(Electronics source listings)

_ _ _

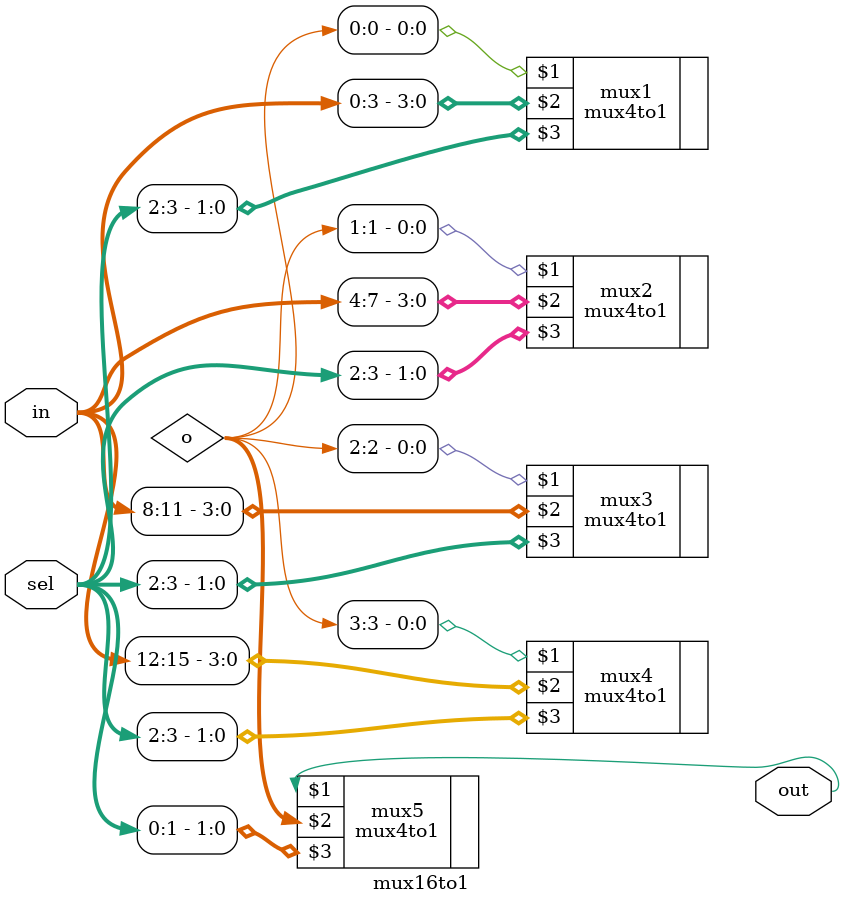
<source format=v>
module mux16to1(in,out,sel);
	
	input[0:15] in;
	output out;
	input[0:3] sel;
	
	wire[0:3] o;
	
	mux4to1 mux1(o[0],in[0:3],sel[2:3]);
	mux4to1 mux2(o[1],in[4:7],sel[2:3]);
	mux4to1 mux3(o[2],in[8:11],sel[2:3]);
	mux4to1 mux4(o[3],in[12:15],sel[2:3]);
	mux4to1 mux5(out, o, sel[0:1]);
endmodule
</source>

_ _ _

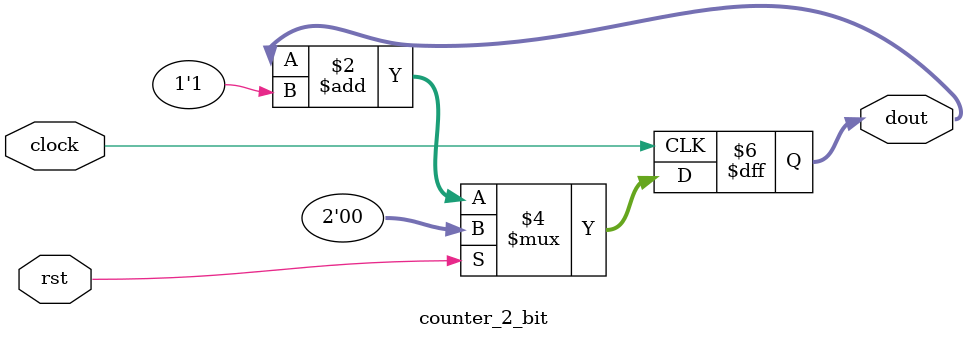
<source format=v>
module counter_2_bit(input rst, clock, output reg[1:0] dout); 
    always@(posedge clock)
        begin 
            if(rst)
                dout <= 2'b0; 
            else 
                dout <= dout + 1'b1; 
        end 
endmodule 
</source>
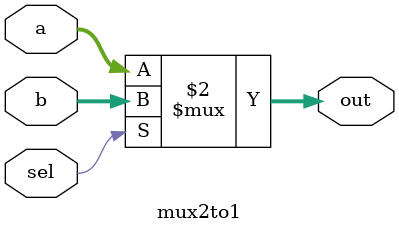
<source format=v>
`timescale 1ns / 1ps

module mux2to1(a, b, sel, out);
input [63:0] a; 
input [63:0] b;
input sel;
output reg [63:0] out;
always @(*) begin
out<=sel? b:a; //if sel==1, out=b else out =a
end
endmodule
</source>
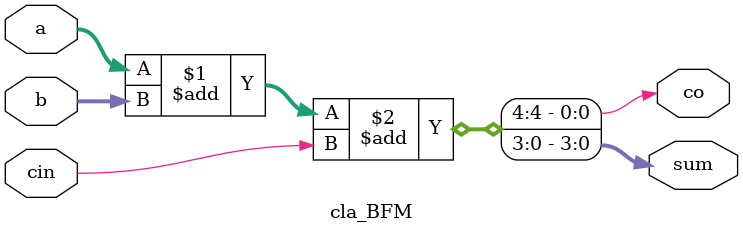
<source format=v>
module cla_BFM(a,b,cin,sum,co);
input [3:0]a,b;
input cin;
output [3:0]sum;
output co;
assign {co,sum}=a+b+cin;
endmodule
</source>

_ _ _

# [PROBLEM]
Work out the number of lines above that include the string "input" and write only that number.

# [WRITTEN SOLUTION]
8